TEXT UNDER STUDY ::
┏━━
The argument you're trying to make here is that video game companies want you to keep playing their games, yes? Not just buy more, but they want you to specifically keep playing a specific game for longer periods of time.
This may be true for the games in the 'time management' genre that specifically do this on purpose. Things like Farmville, for example. But they do it because they can make money out of you by encouraging you to keep playing. The more you play, the more you see that you need the microtransactions that make longer periods of play possible. Those games are legitimately manipulating you into playing longer because they make more money.
The same holds true for MMORPGs like World of Warcraft. They want you to keep playing for long periods of time because you pay them for long periods of time.
But what about a game like Starcraft II? You pay for it once and then you play it for hundreds of hours. Blizzard makes no more money on you for it. They made their money and that's it. What's the motivation for them to encourage you to spend more time playing it? Same with games like the Elder Scrolls series. What's the motivation for them to make you play it longer?
┗━━
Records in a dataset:
┏━━
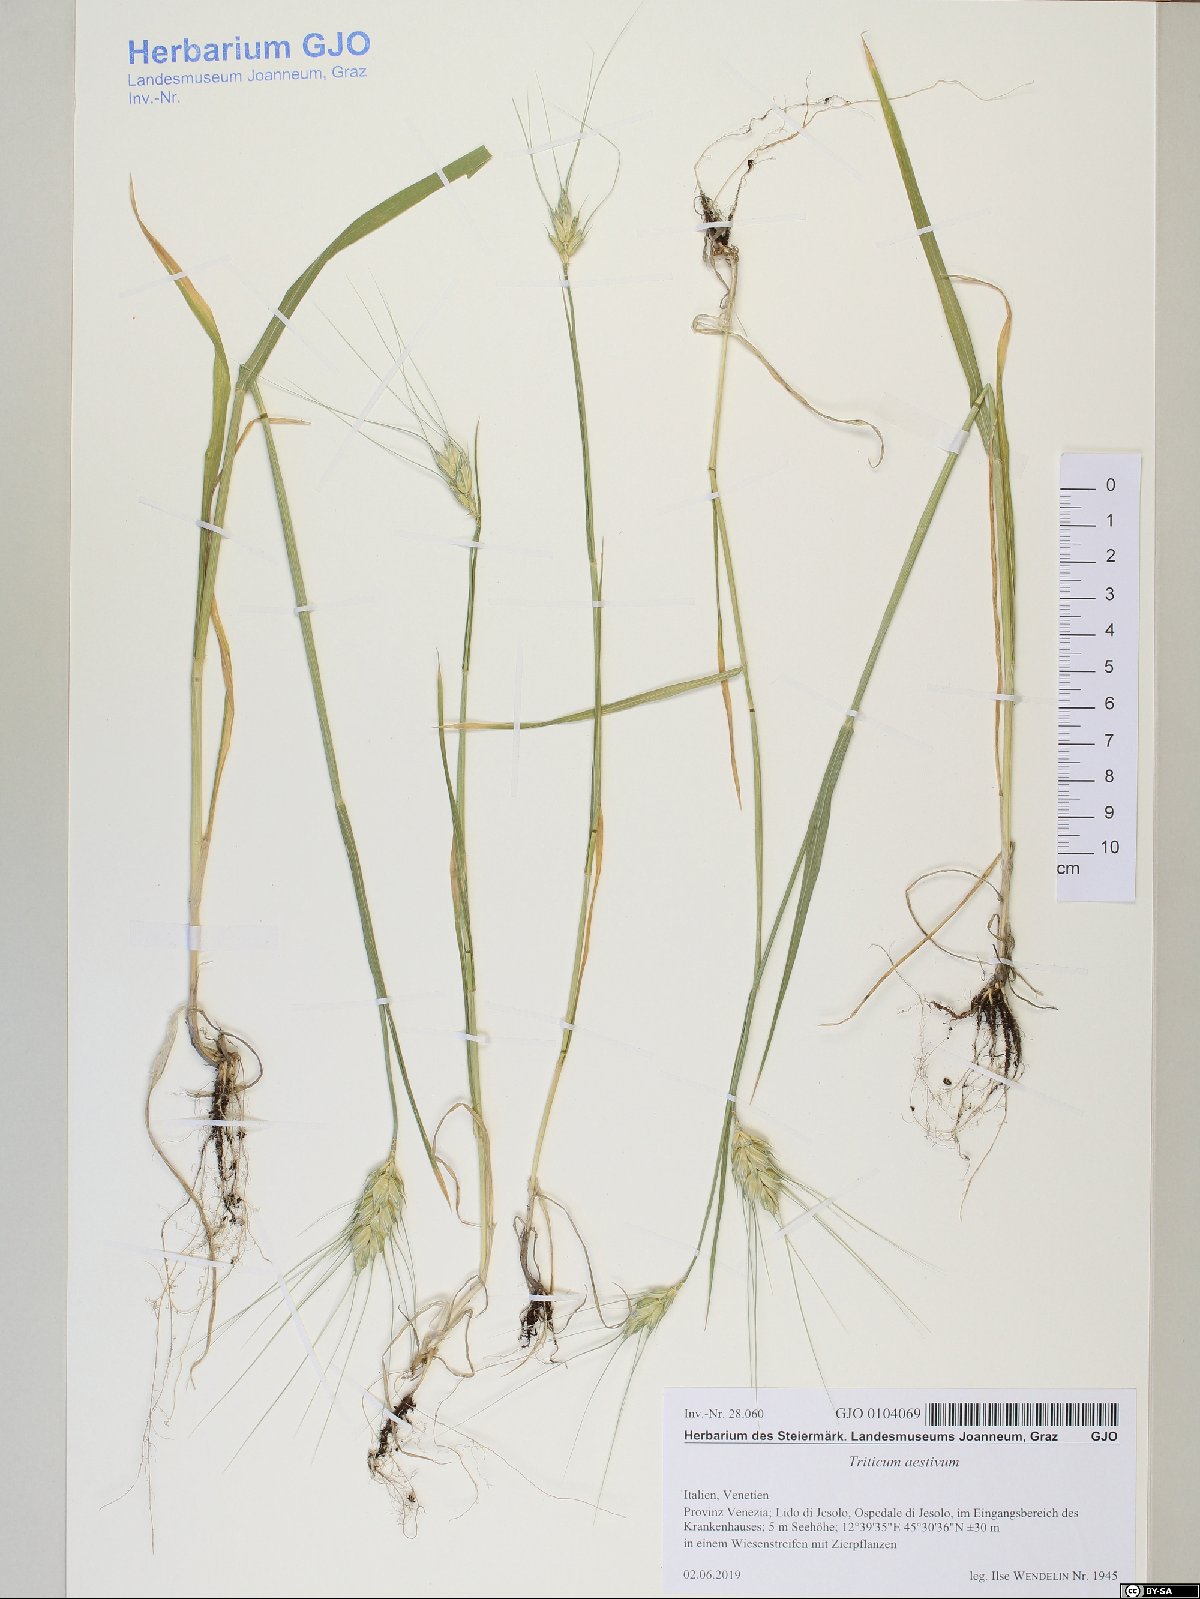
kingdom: Plantae
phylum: Tracheophyta
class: Liliopsida
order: Poales
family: Poaceae
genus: Triticum
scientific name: Triticum aestivum
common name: Common wheat
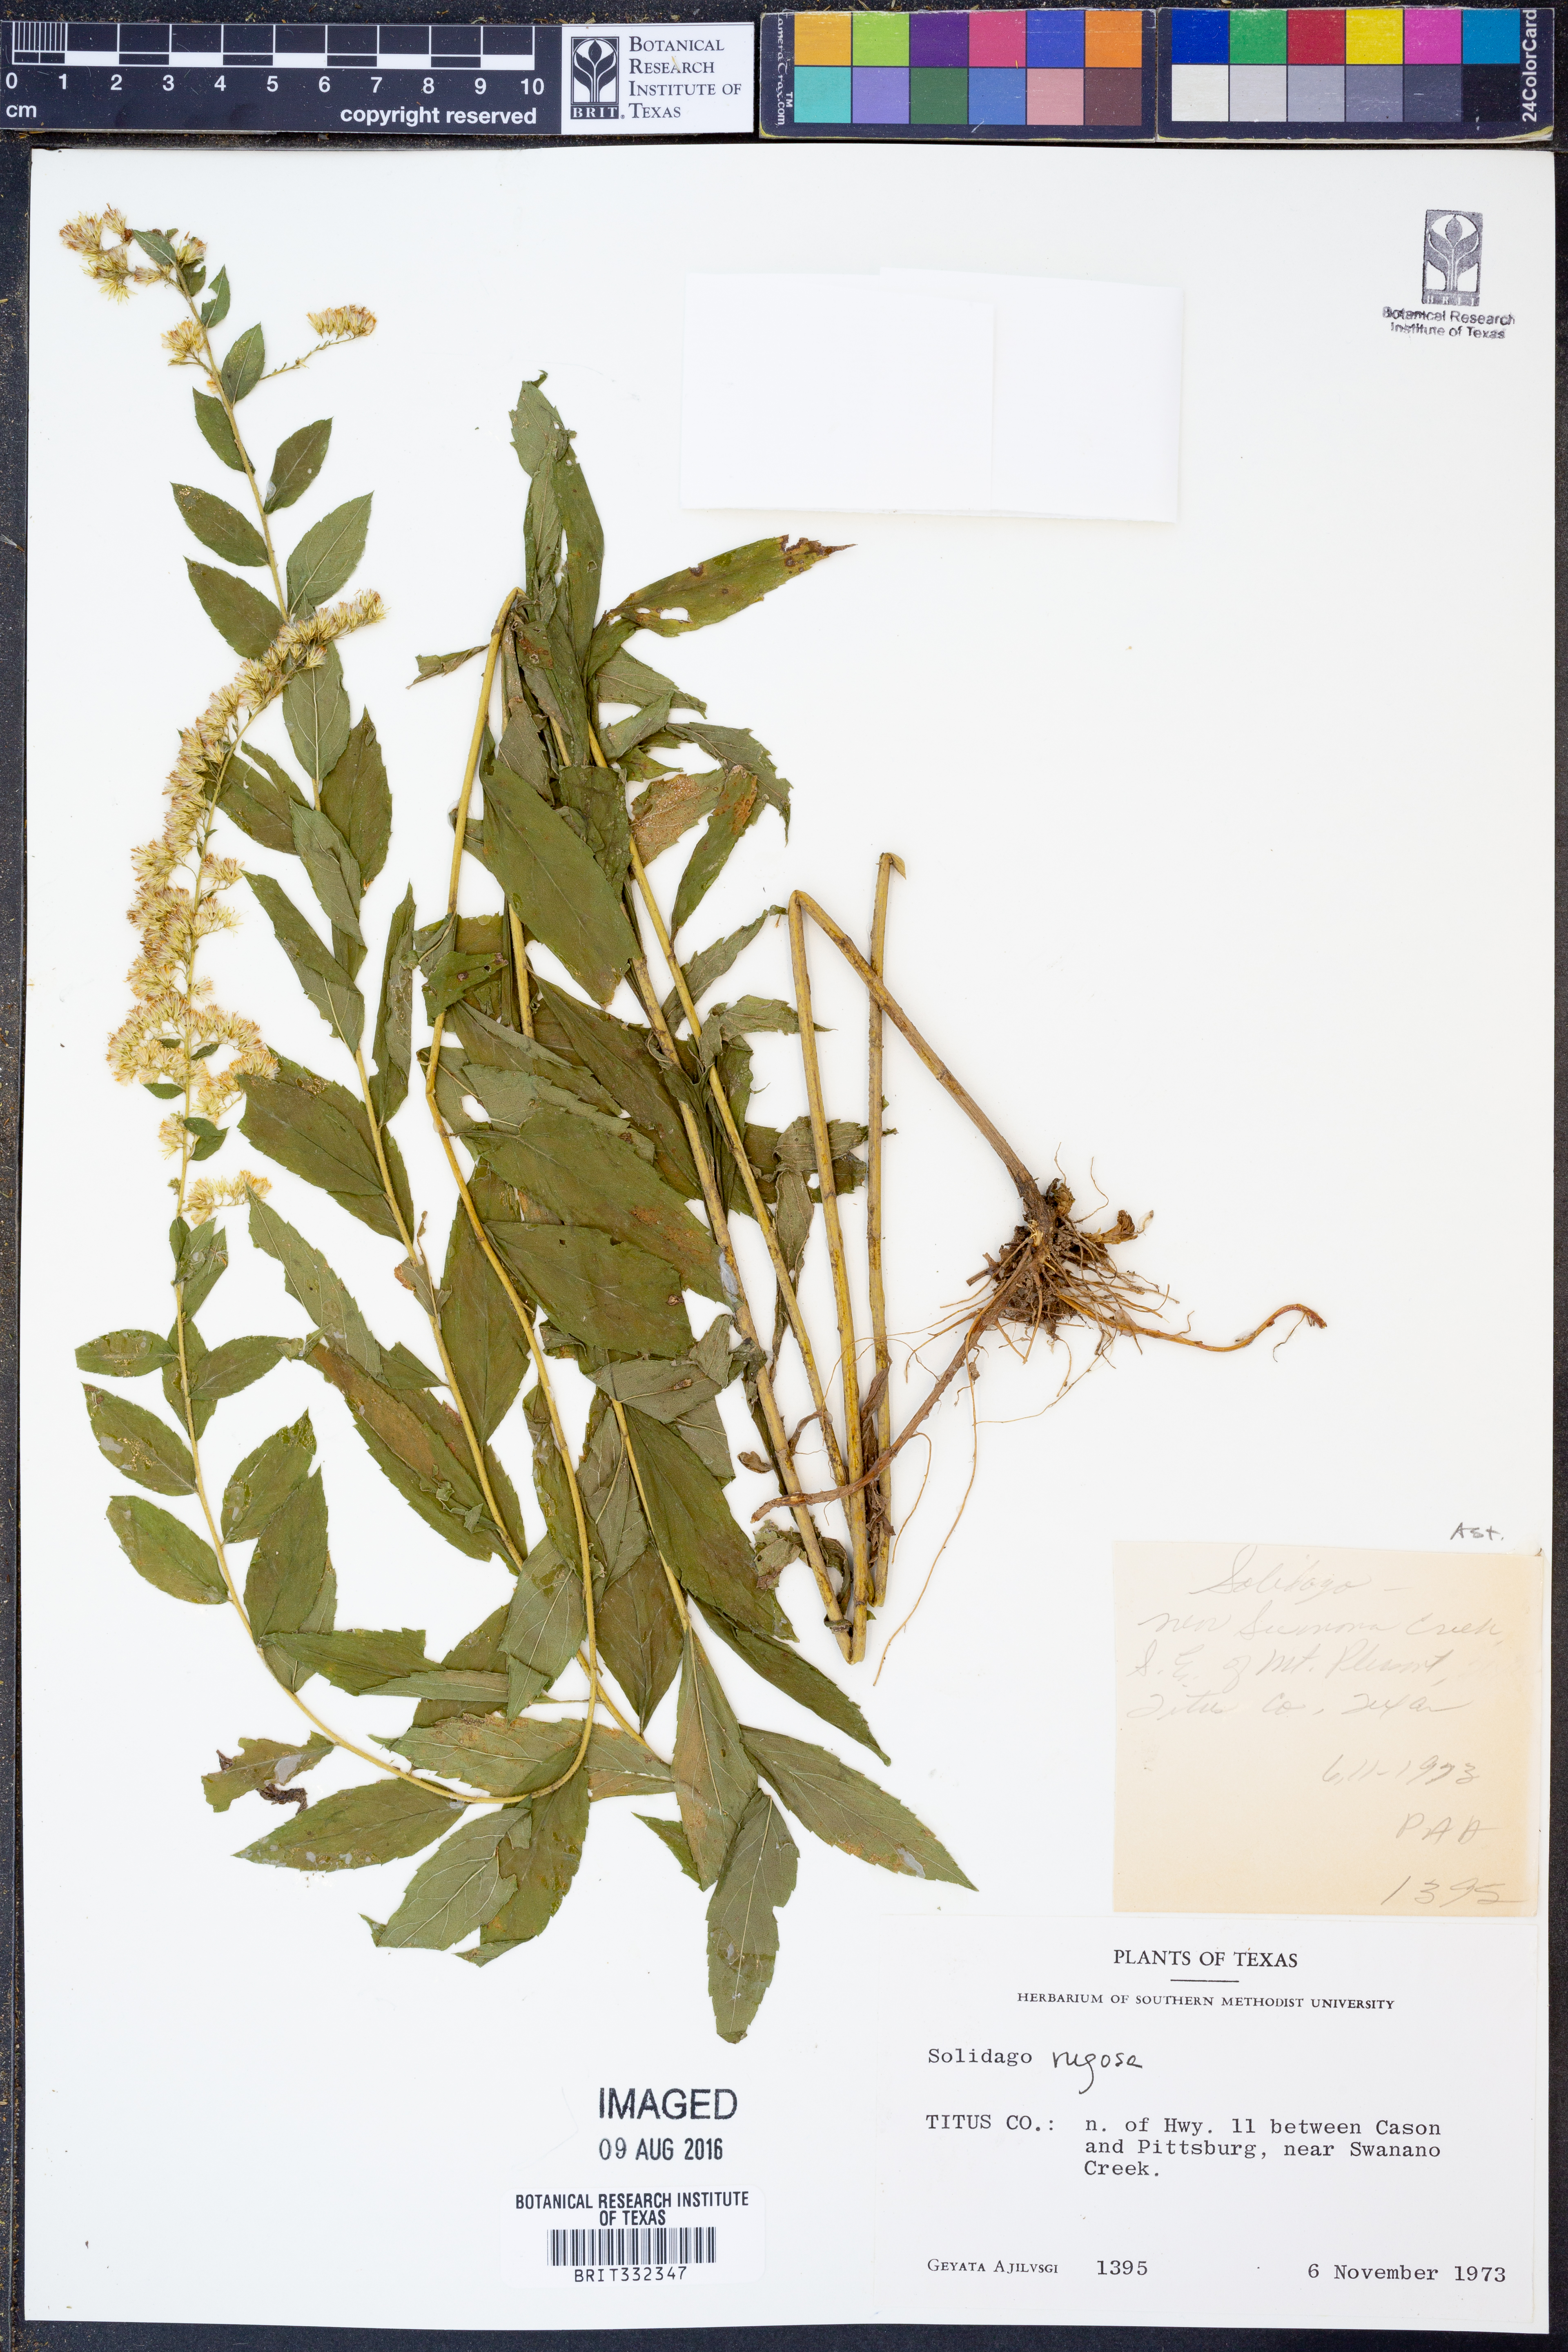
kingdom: Plantae
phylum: Tracheophyta
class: Magnoliopsida
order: Asterales
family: Asteraceae
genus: Solidago
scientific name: Solidago rugosa
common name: Rough-stemmed goldenrod
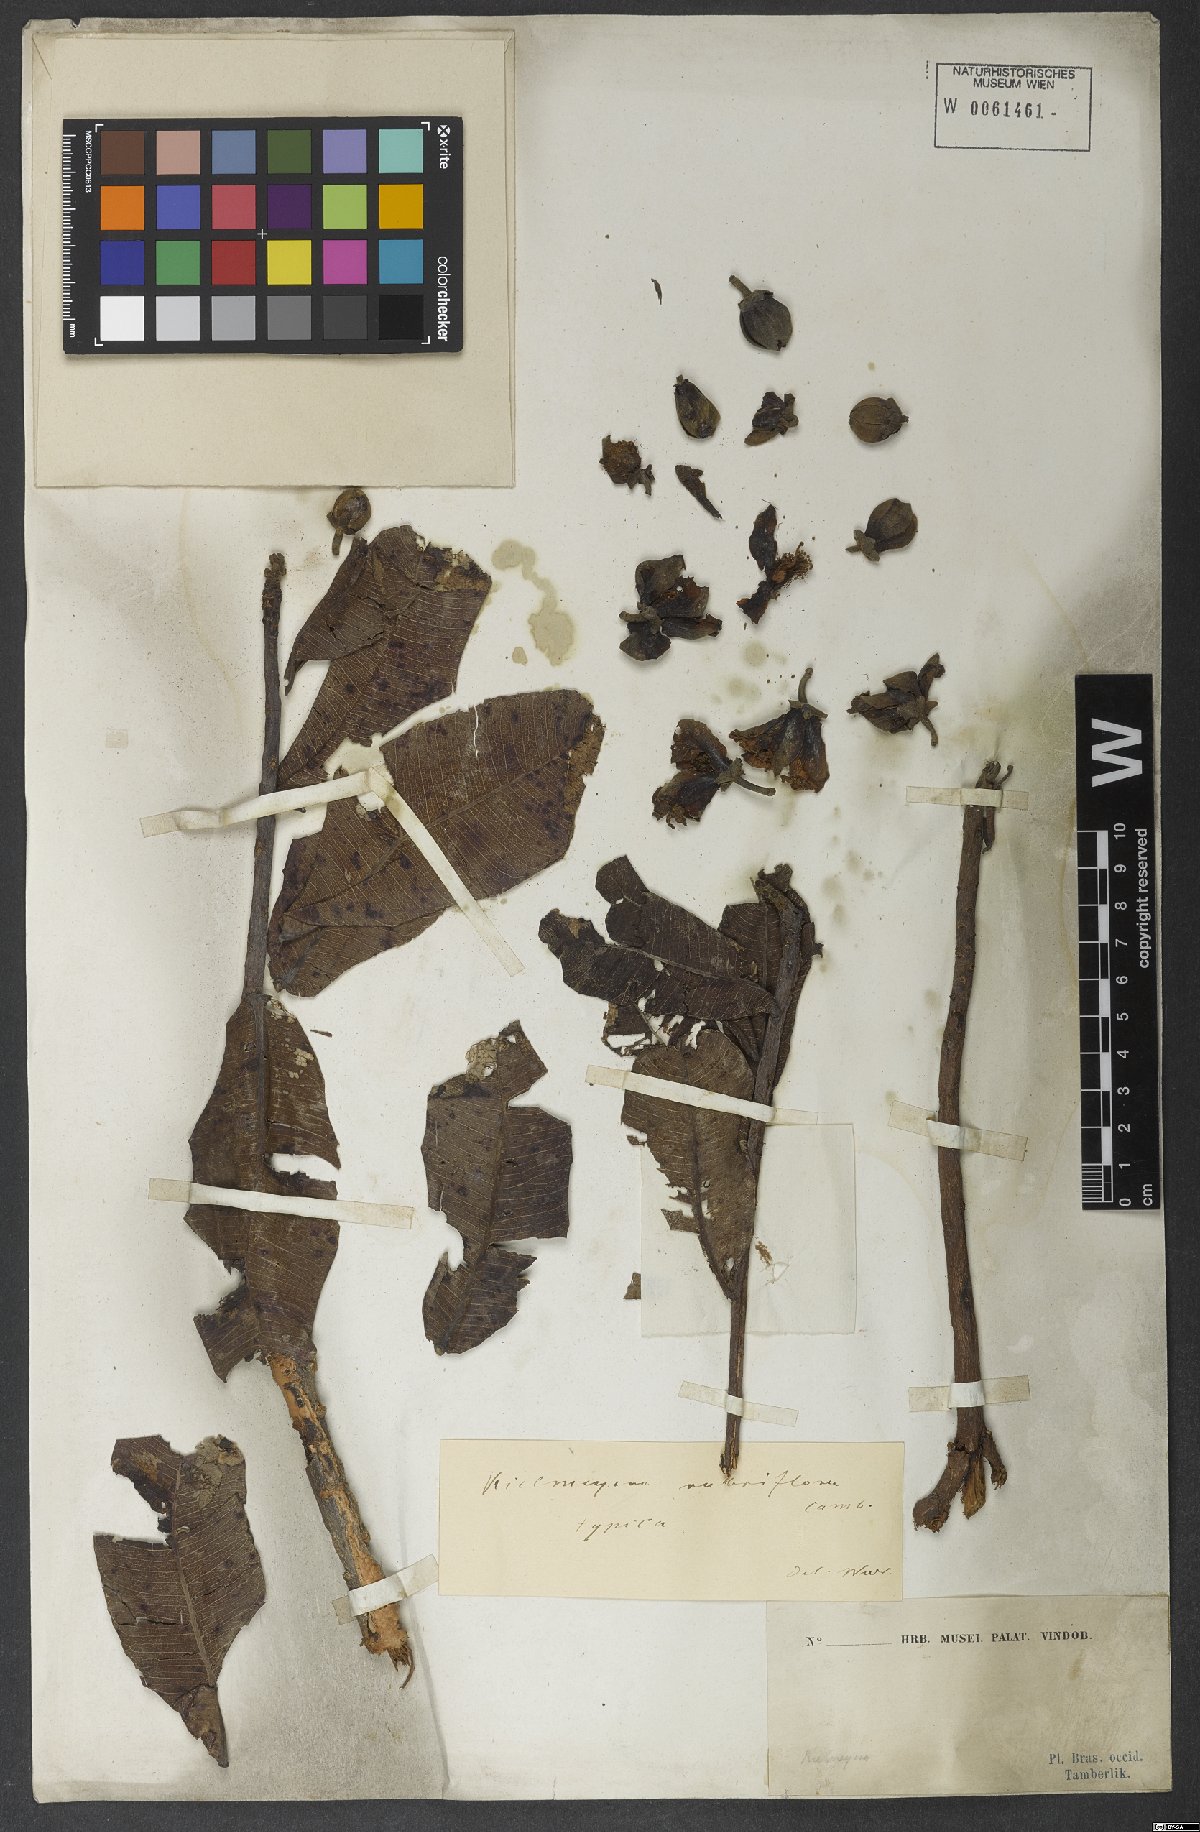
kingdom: Plantae
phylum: Tracheophyta
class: Magnoliopsida
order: Malpighiales
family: Calophyllaceae
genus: Kielmeyera
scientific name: Kielmeyera rubriflora
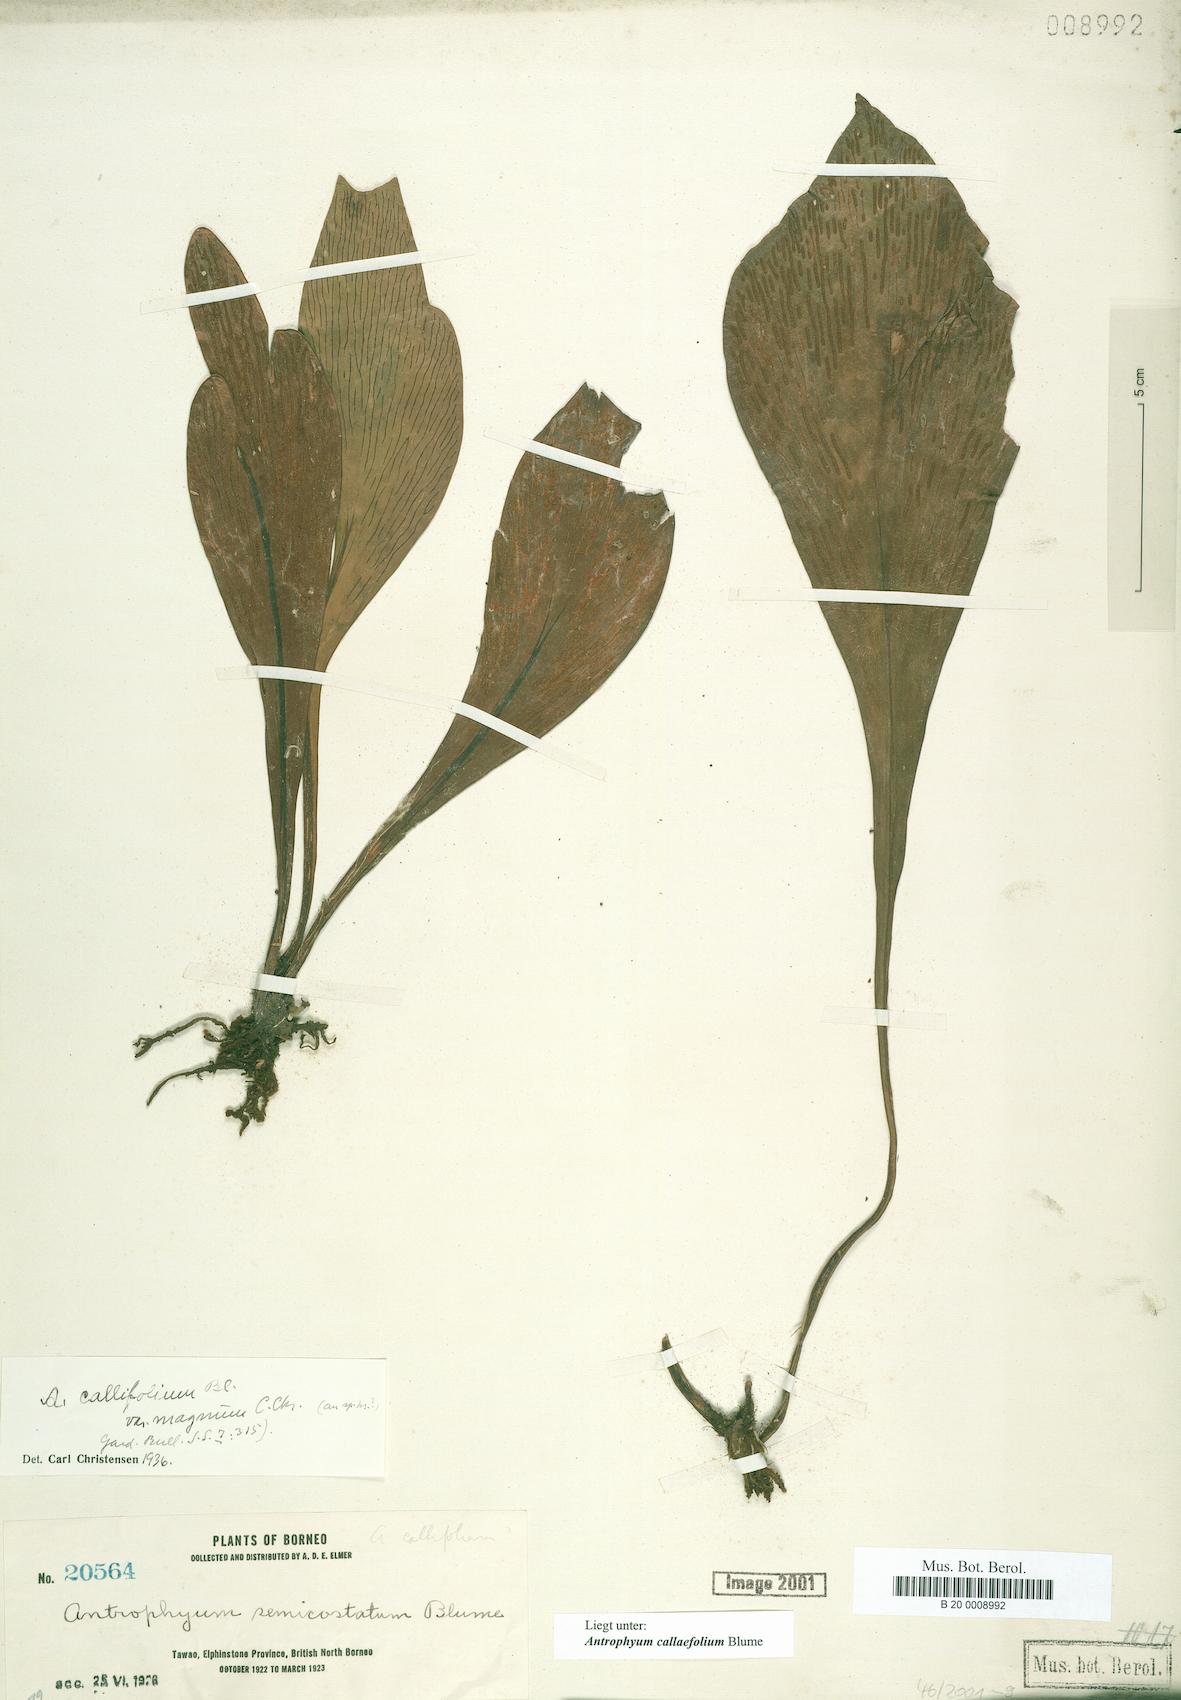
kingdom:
┗━━
ASSIGNMENT 1 ::
Answer these questions about the text on video game play time:
(a) Which game does the text give as an example of the 'time management' genre?
(b) Why, according to the text, do MMORPGs like World of Warcraft want players to keep playing for long periods?
(c) Which company does the text say makes no more money on a player of Starcraft II?
ASSIGNMENT 2 :: List every game or game series named in the text on video game play time.
ASSIGNMENT 3 :: Carry on the text about video game play time from its last sentence.

TASK OUTPUT 1 ::
(a) Farmville.
(b) Because players pay them for long periods of time.
(c) Blizzard.

TASK OUTPUT 2 ::
Farmville
World of Warcraft
Starcraft II
the Elder Scrolls series

TASK OUTPUT 3 ::
There's actually very little motivation for them to make you play longer other than customer satisfaction. If you're willing to put 300 hours into Elder Scrolls V, why would you buy Elder Scrolls VI when it comes out? If you're not done with V with all the content within, the only reason for you to buy VI is because of the 'ooh shiny' factor.
The 'ooh shiny' factor is, in my opinion, what games like Madden, Call of Duty, Battlefield, and Final Fantasy are focusing on. They want you to forget the old game and get the new one as soon as it comes out. That's what makes them money. The longer you're willing to play the older one, the less money they're making off of you. This is where things like map packs come in. But the more you play in a game you only pay for once, the less they're actually making.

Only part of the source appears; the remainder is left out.